On October 20th a CDC scientist released a pre-print that the CDC published here. The assessment of the authors, based upon their simulation is that there were 299K excess deaths in the US during 2020. Of course, this was immediately picked up upon by our fearless media. In many cases, they reported on the pre-print incorrectly because the statistics in the pre-print go a bit beyond that of a newspaper data scientist. Actually, the statistics in the pre-print are a bit muddy and don’t seem to line up in places, so I can’t blame the news journalist folks much. I might write a longer report on this paper if I get time, but I’m not confident in their simulation’s assumptions on a typical year-to-year death growth rate and they don’t account for deaths that didn’t occur because a sick person died of COVID first. And their overall numbers don’t match the ones that CDC publishes in the provisional 2020 death numbers either, so this is problematic. I took a stab at replicating their model based on a much simpler and more reasonable regression model than what they selected and their 299,000 number (compared to the 2015-2019 average) appears to represent expected growth in deaths, not excess deaths (see chart after conclusions). We’ll have to wait for the actual paper to come out with all the details I guess. Of course, the Washington Post didn’t wait..
It is tough to make any solid projections based on ANY COVID-19 data. It is always possible that the CDC’s data is inaccurate (it usually is… these kinds of things are infamously hard to measure). And clearly 2020 is a unique year for deaths. It isn’t clear from the CDC’s data that COVID-19 has created significant excess deaths, however.
The really serious question is about the real excess deaths that haven’t slowed down in the younger demographics. This problem is not coming from deaths due to COVID but is likely related to the anxiety and stress created by COVID, by government actions that are aimed at reducing or eliminating COVID cases, by isolation, etc. Unfortunately there is a lot of evidence coming out that these governmental actions haven’t been exceptionally effective (a quick look at COVID case rates across various new government actions shows that they haven’t had very measurable impacts). The other takeaway is that excess deaths for ages younger than 15 have been much less than 2017-18 averages. The combination of being isolated from society (driving in cars less, less exposure to disease, etc.) and the lack of an effect on this group from COVID are likely the cause.
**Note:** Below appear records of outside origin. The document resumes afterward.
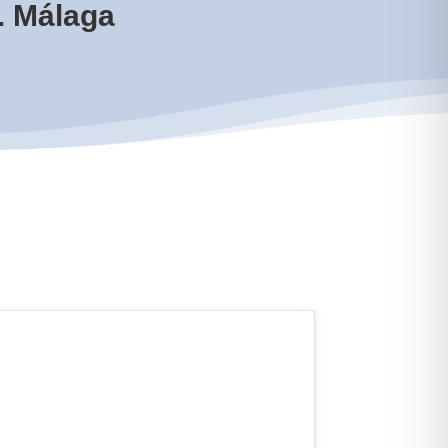
n. Málaga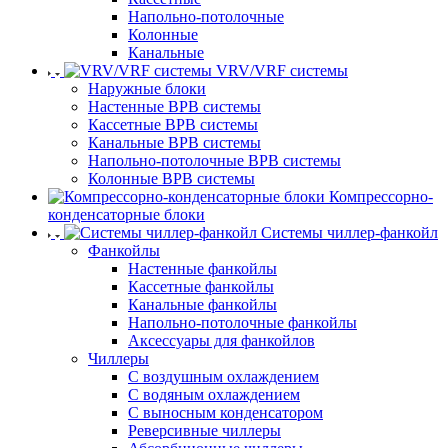
Напольно-потолочные
Колонные
Канальные
VRV/VRF системы
Наружные блоки
Настенные ВРВ системы
Кассетные ВРВ системы
Канальные ВРВ системы
Напольно-потолочные ВРВ системы
Колонные ВРВ системы
Компрессорно-
конденсаторные блоки
Системы чиллер-фанкойл
Фанкойлы
Настенные фанкойлы
Кассетные фанкойлы
Канальные фанкойлы
Напольно-потолочные фанкойлы
Аксессуары для фанкойлов
Чиллеры
С воздушным охлаждением
С водяным охлаждением
С выносным конденсатором
Реверсивные чиллеры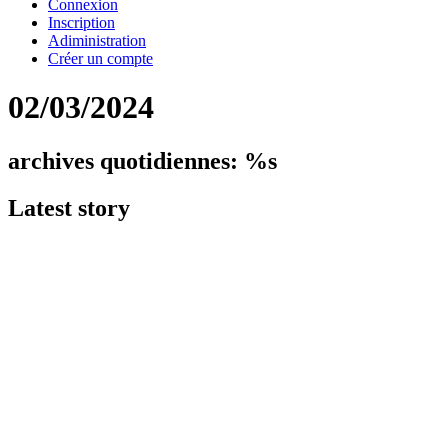
Connexion
Inscription
Adiministration
Créer un compte
02/03/2024
archives quotidiennes: %s
Latest
story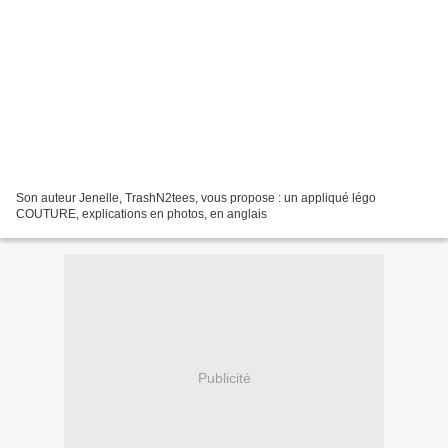
Son auteur Jenelle, TrashN2tees, vous propose : un appliqué légo
COUTURE, explications en photos, en anglais
Publicité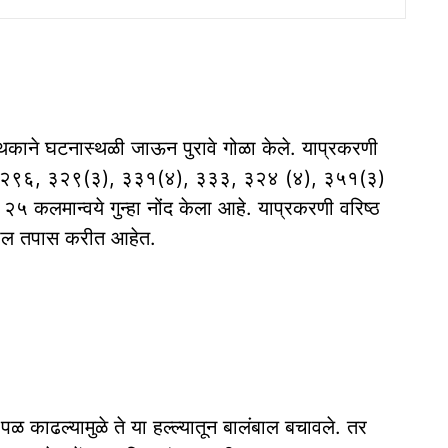
ा पथकाने घटनास्थळी जाऊन पुरावे गोळा केले. याप्रकरणी
२), २९६, ३२९(३), ३३१(४), ३३३, ३२४ (४), ३५१(३)
५ कलमान्वये गुन्हा नोंद केला आहे. याप्रकरणी वरिष्ठ
ढील तपास करीत आहेत.
ळ काढल्यामुळे ते या हल्ल्यातून बालंबाल बचावले. तर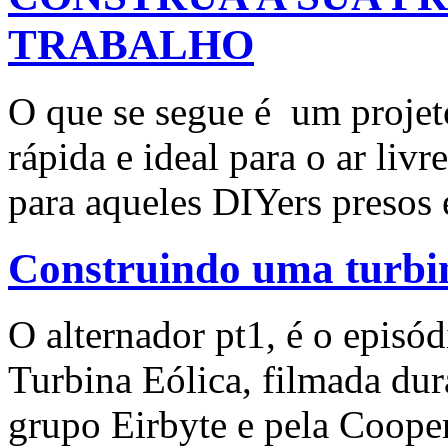
TRABALHO
O que se segue é um projet
rápida e ideal para o ar livr
para aqueles DIYers presos
Construindo uma turbin
O alternador pt1, é o episó
Turbina Eólica, filmada dur
grupo Eirbyte e pela Cooper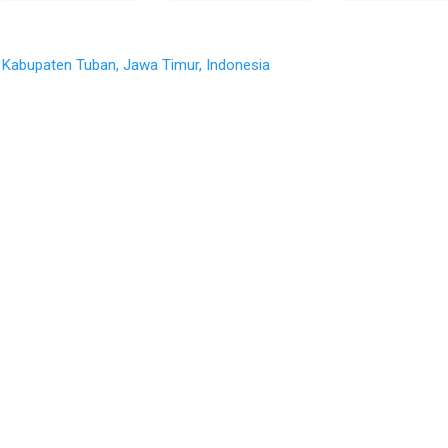
a, Kabupaten Tuban, Jawa Timur, Indonesia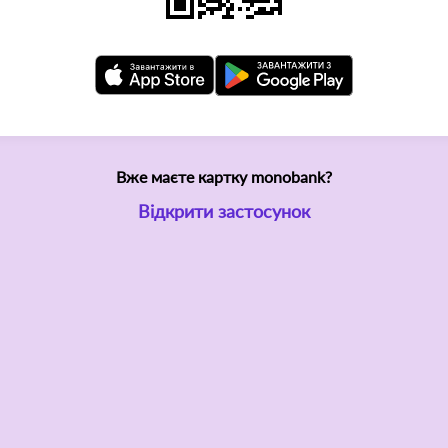
Вже маєте картку monobank?
Відкрити застосунок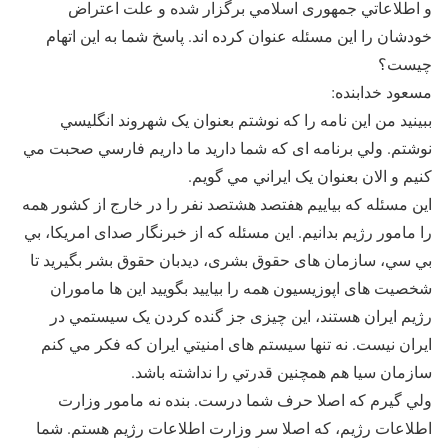
و اطلاعاتي جمهوری اسلامي برگزار شده و علت اعتراض
خودشان را اين مسئله عنوان کرده اند. پاسخ شما به اين اتهام
چيست؟
مسعود خدابنده:
ببينيد من اين نامه را که نوشتم بعنوان يک شهروند انگليسي
نوشتم. ولي برنامه ای که شما داريد ما داريم فارسي صحبت مي
کنيم و الان بعنوان يک ايراني مي گويم.
اين مسئله که بياييم هفتصد هشتصد نفر را در خارج از کشور همه
را مامور رژيم بدانيم. اين مسئله که از خبرنگار صدای امريکا، بي
بي سي، سازمان های حقوق بشری، ديدبان حقوق بشر بگيريد تا
شخصيت های اپوزيسيون همه را بياييد بگوييد اين ها ماموران
رژيم ايران هستند، اين چيزی جز گنده کردن يک سيستمي در
ايران نيست. نه تنها سيستم های امنيتي ايران که فکر مي کنم
سازمان سيا هم همچنين قدرتي را نداشته باشد.
ولي گيرم که اصلا حرف شما درست. بنده نه مامور وزارت
اطلاعات رژيم، که اصلا سر وزارت اطلاعات رژيم هستم. شما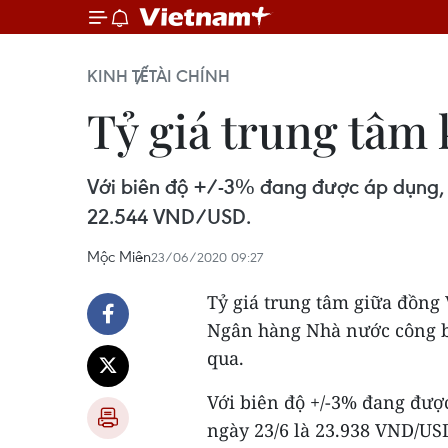
KINH TẾ
TÀI CHÍNH
Tỷ giá trung tâm
Với biên độ +/-3% đang được áp dụng, 
22.544 VND/USD.
Mộc Miên
23/06/2020 09:27
Tỷ giá trung tâm giữa đồng
Ngân hàng Nhà nước công b
qua.
Với biên độ +/-3% đang đượ
ngày 23/6 là 23.938 VND/USD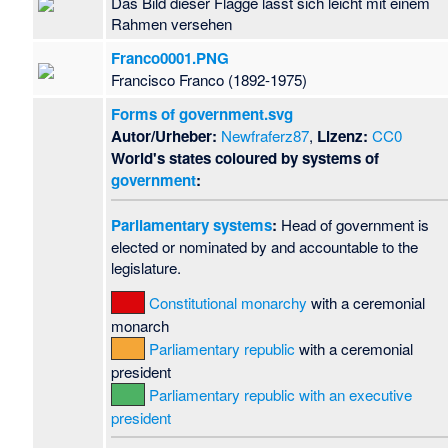
Das Bild dieser Flagge lässt sich leicht mit einem
Rahmen versehen
Franco0001.PNG
Francisco Franco (1892-1975)
Forms of government.svg
Autor/Urheber:
Newfraferz87
,
Lizenz:
CC0
World's states coloured by systems of
government
:
Parliamentary systems
:
Head of government is
elected or nominated by and accountable to the
legislature.
Constitutional monarchy
with a ceremonial
monarch
Parliamentary republic
with a ceremonial
president
Parliamentary republic with an executive
president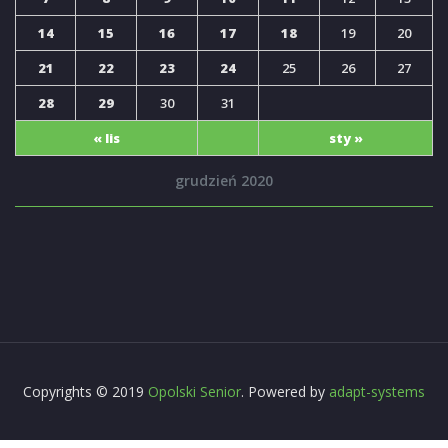
14
15
16
17
18
19
20
21
22
23
24
25
26
27
28
29
30
31
« lis
sty »
grudzień 2020
Copyrights © 2019
Opolski Senior
. Powered by
adapt-systems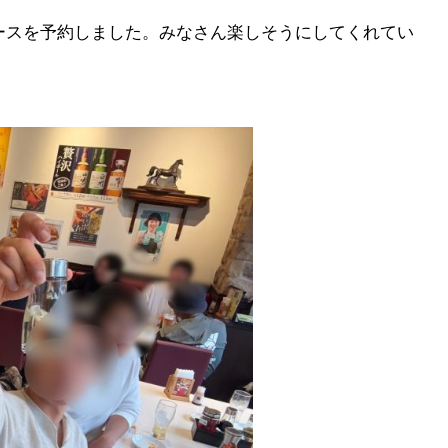
ースを予約しました。みなさん楽しそうにしてくれてい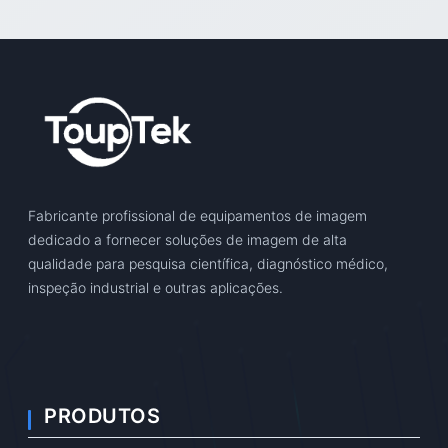
Fabricante profissional de equipamentos de imagem
dedicado a fornecer soluções de imagem de alta
qualidade para pesquisa científica, diagnóstico médico,
inspeção industrial e outras aplicações.
PRODUTOS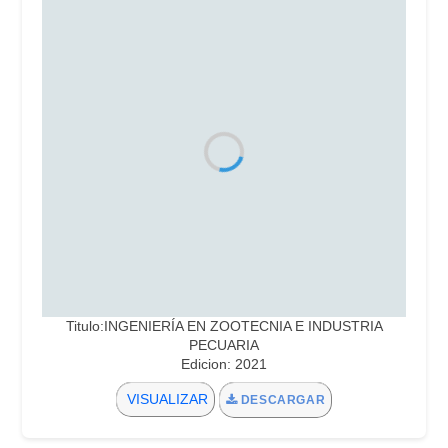
Titulo:INGENIERÍA EN ZOOTECNIA E INDUSTRIA
PECUARIA
Edicion: 2021
VISUALIZAR
DESCARGAR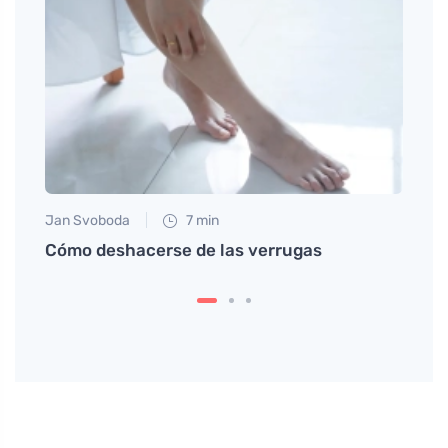
Jan Svoboda
7 min
Eva No
bores
Cómo deshacerse de las verrugas
Erupc
alivi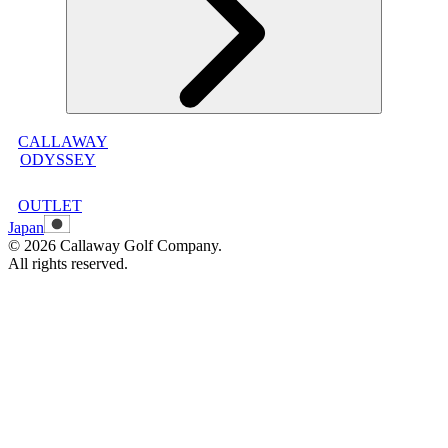
古物営業法に基づく表示
CALLAWAY
メンバープログラムについて
ODYSSEY
メンバープログラムFAQ
メンバープログラム利用規約
OUTLET
Japan
©
2026
Callaway Golf Company.
All rights reserved.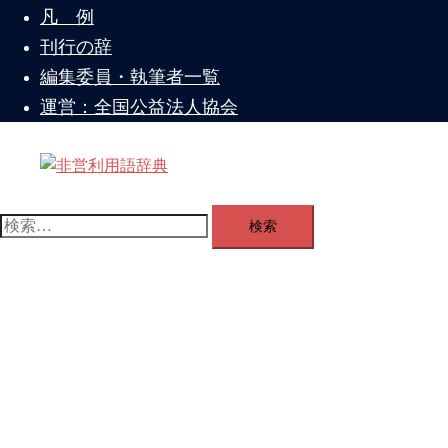
を
凡 例
閉
刊行の辞
じ
編集委員・執筆者一覧
る
運営：全国公益法人協会
ト
グ
検
ル
索:
メ
ニ
ュ
ー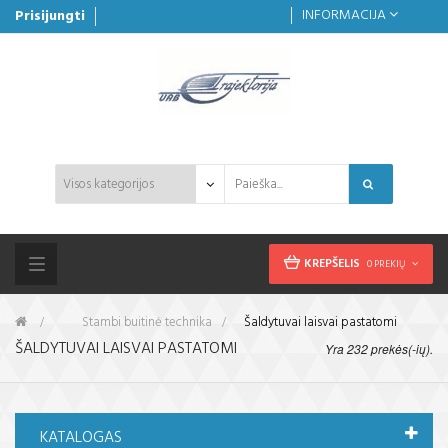
INFORMACIJA
Prisijungti
KREPŠELIS
0 PREKIŲ
Toggle
navigation
&gt;
Stambi buitinė technika
>
Šaldytuvai laisvai pastatomi
ŠALDYTUVAI LAISVAI PASTATOMI
Yra 232 prekės(-ių).
KATALOGAS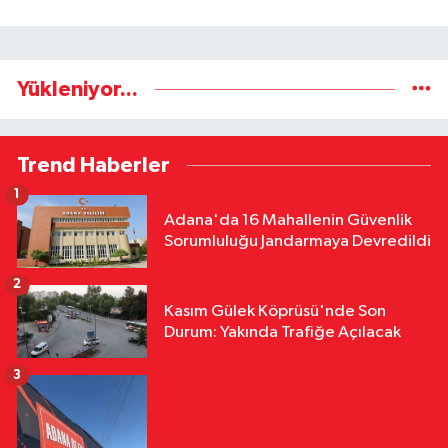
Yükleniyor...
Trend Haberler
1
Adana'da 16 Mahallenin Güvenlik
Sorumluluğu Jandarmaya Devredildi
2
Kasım Gülek Köprüsü'nde Son
Durum: Yakında Trafiğe Açılacak
3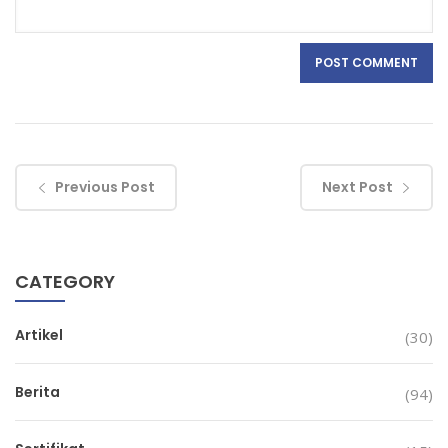
Previous Post
Next Post
CATEGORY
Artikel
(30)
Berita
(94)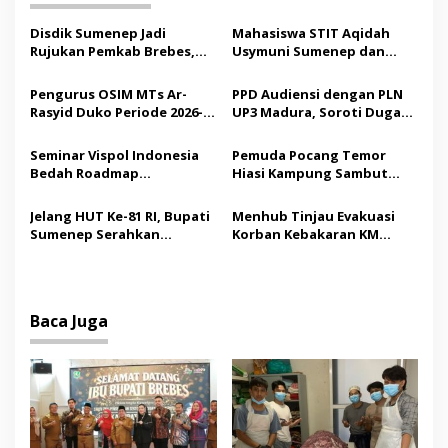
s
Disdik Sumenep Jadi
Mahasiswa STIT Aqidah
i
Rujukan Pemkab Brebes,
Usymuni Sumenep dan
p
Bupati Paramitha Terkesan
PTIQ Bantu Pemulangan
Pendidikan Berbasis
Jenazah WNI Asal Aceh di
Pengurus OSIM MTs Ar-
PPD Audiensi dengan PLN
o
Budaya
Malaysia
Rasyid Duko Periode 2026-
UP3 Madura, Soroti Dugaan
s
2027 Resmi Dilantik
Pelanggaran Program
Listrik Desa di Sumenep
Seminar Vispol Indonesia
Pemuda Pocang Temor
Bedah Roadmap
Hiasi Kampung Sambut
Kesejahteraan Madura,
Hari Kemerdekaan RI
Pendidikan dan Hilirisasi
Jelang HUT Ke-81 RI, Bupati
Menhub Tinjau Evakuasi
Jadi Kunci
Sumenep Serahkan
Korban Kebakaran KM
Bendera Merah Putih
Mutiara Sentosa II,
kepada ASN
Apresiasi Respons Cepat
Pemkab Sumenep
Baca Juga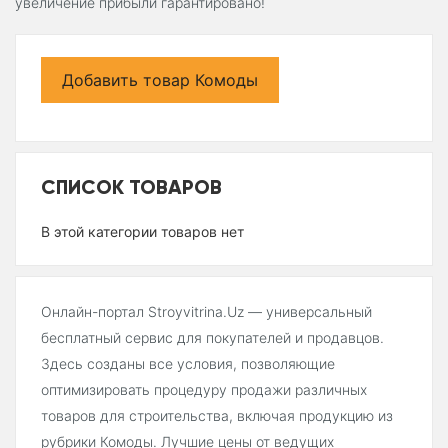
увеличение прибыли гарантировано!
Добавить товар Комоды
СПИСОК ТОВАРОВ
В этой категории товаров нет
Онлайн-портал Stroyvitrina.Uz — универсальный
бесплатный сервис для покупателей и продавцов.
Здесь созданы все условия, позволяющие
оптимизировать процедуру продажи различных
товаров для строительства, включая продукцию из
рубрики Комоды. Лучшие цены от ведущих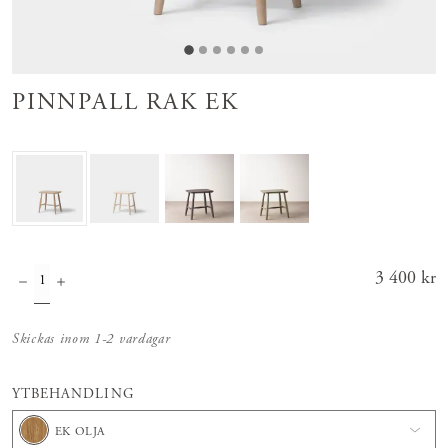
PINNPALL RAK EK
Pris
3 400 kr
:
3 400 kr
Skickas inom 1-2 vardagar
YTBEHANDLING
EK OLJA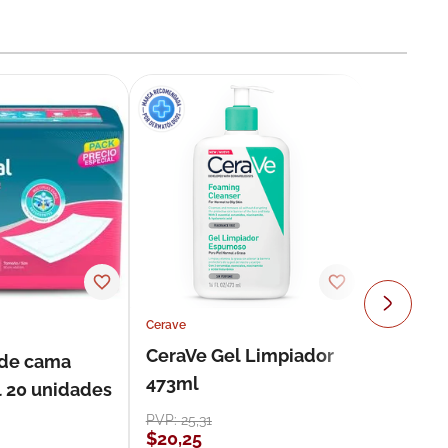
Cerave
CeraVe Gel Limpiador
 de cama
473ml
l 20 unidades
PVP:
25
,
31
$
20
,
25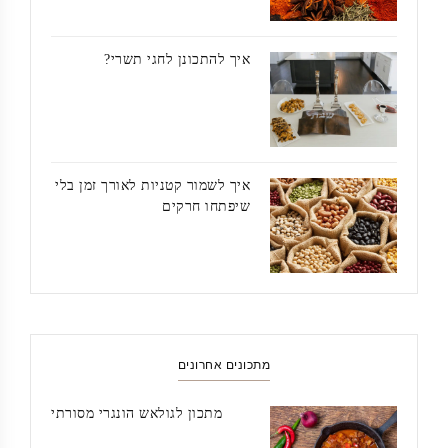
איך להתכונן לחגי תשרי?
איך לשמור קטניות לאורך זמן בלי
שיפתחו חרקים
מתכונים אחרונים
מתכון לגולאש הונגרי מסורתי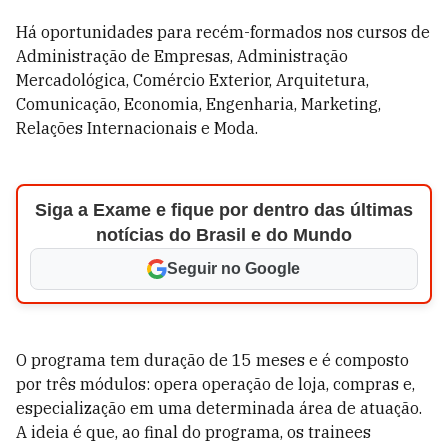
Há oportunidades para recém-formados nos cursos de
Administração de Empresas, Administração
Mercadológica, Comércio Exterior, Arquitetura,
Comunicação, Economia, Engenharia, Marketing,
Relações Internacionais e Moda.
Siga a Exame e fique por dentro das últimas
notícias do Brasil e do Mundo
Seguir no Google
O programa tem duração de 15 meses e é composto
por três módulos: opera operação de loja, compras e,
especialização em uma determinada área de atuação.
A ideia é que, ao final do programa, os trainees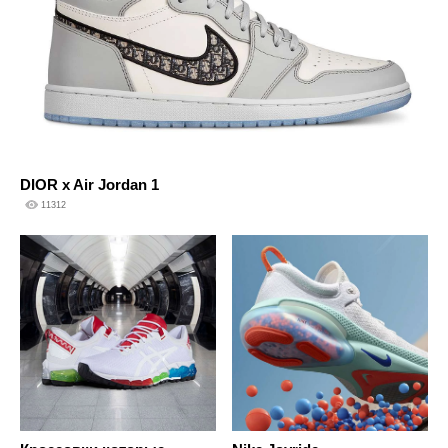
DIOR x Air Jordan 1
11312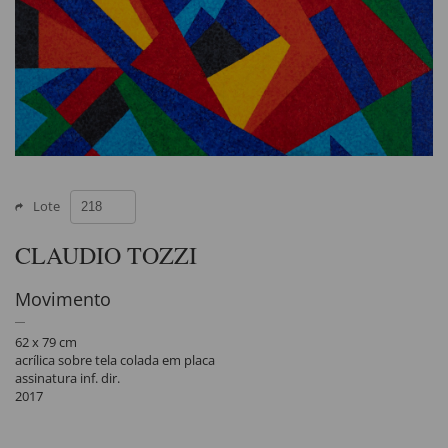
Lote
CLAUDIO TOZZI
Movimento
62 x 79 cm
acrílica sobre tela colada em placa
assinatura inf. dir.
2017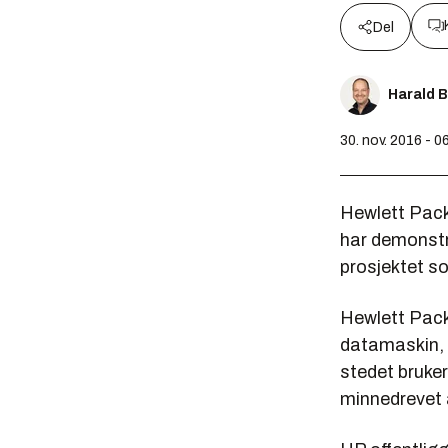
Del
Harald 
30. nov. 2016 - 0
Hewlett Pack
har demonstr
prosjektet s
Hewlett Pack
datamaskin, 
stedet bruke
minnedrevet 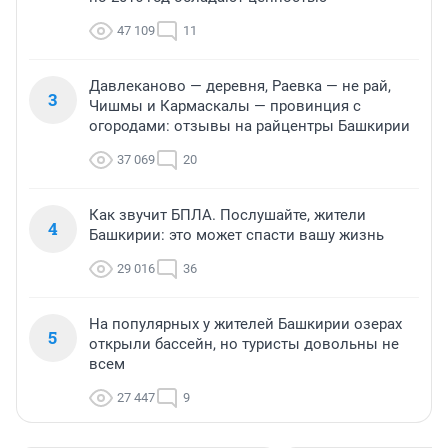
47 109
11
Давлеканово — деревня, Раевка — не рай,
3
Чишмы и Кармаскалы — провинция с
огородами: отзывы на райцентры Башкирии
37 069
20
Как звучит БПЛА. Послушайте, жители
4
Башкирии: это может спасти вашу жизнь
29 016
36
На популярных у жителей Башкирии озерах
5
открыли бассейн, но туристы довольны не
всем
27 447
9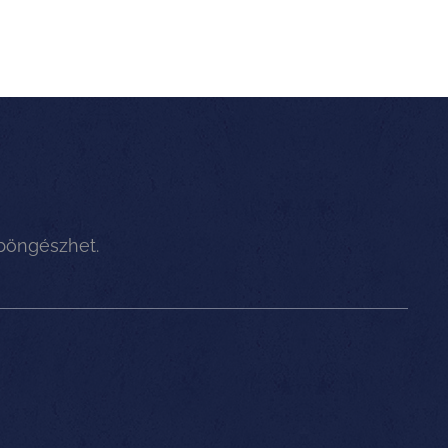
 böngészhet.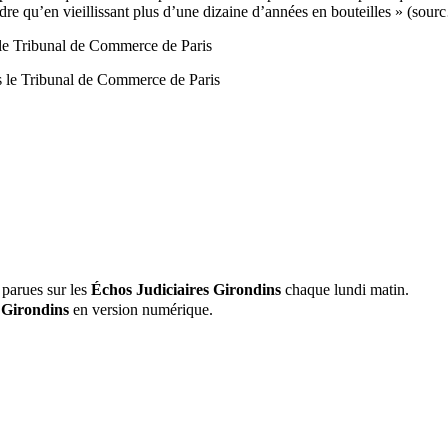
ndre qu’en vieillissant plus d’une dizaine d’années en bouteilles » (sou
e Tribunal de Commerce de Paris
 parues sur les
Échos Judiciaires Girondins
chaque lundi matin.
 Girondins
en version numérique.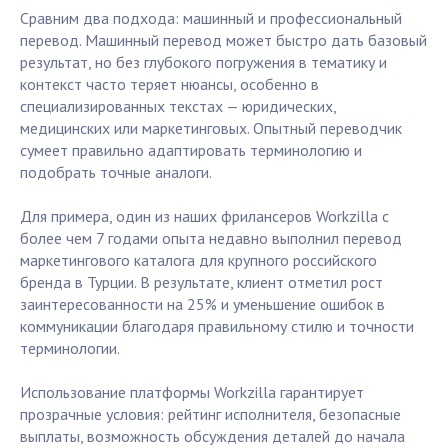
Сравним два подхода: машинный и профессиональный
перевод. Машинный перевод может быстро дать базовый
результат, но без глубокого погружения в тематику и
контекст часто теряет нюансы, особенно в
специализированных текстах — юридических,
медицинских или маркетинговых. Опытный переводчик
сумеет правильно адаптировать терминологию и
подобрать точные аналоги.
Для примера, один из наших фрилансеров Workzilla с
более чем 7 годами опыта недавно выполнил перевод
маркетингового каталога для крупного российского
бренда в Турции. В результате, клиент отметил рост
заинтересованности на 25% и уменьшение ошибок в
коммуникации благодаря правильному стилю и точности
терминологии.
Использование платформы Workzilla гарантирует
прозрачные условия: рейтинг исполнителя, безопасные
выплаты, возможность обсуждения деталей до начала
As temperatures fall in different parts of the US, we’re starting to see case growth acceleration resume in some of the hardest-hit regions from the spring.
Below we can see the table sorted by the acceleration of the death rate. These are pretty much the only states that are seeing increases of the rate.
Since New York seems to be re-emerging here with above average increases in the Case Rate and Death Rate, here’s their time series plots below, first Case Rate and then Death Rate. The Instantaneous Rate of Change for cases (IROC-Confirmed) is around 1000 new cases per day. For deaths the IROC is about 20 new deaths per day. Both of these values are growing. You can visibly see the Case rate increasing (the cumulative case line is curving upward) but the Death rate increase is a bit too small still to visualize well (but you can see the polynomial fit starting to show the upward curve).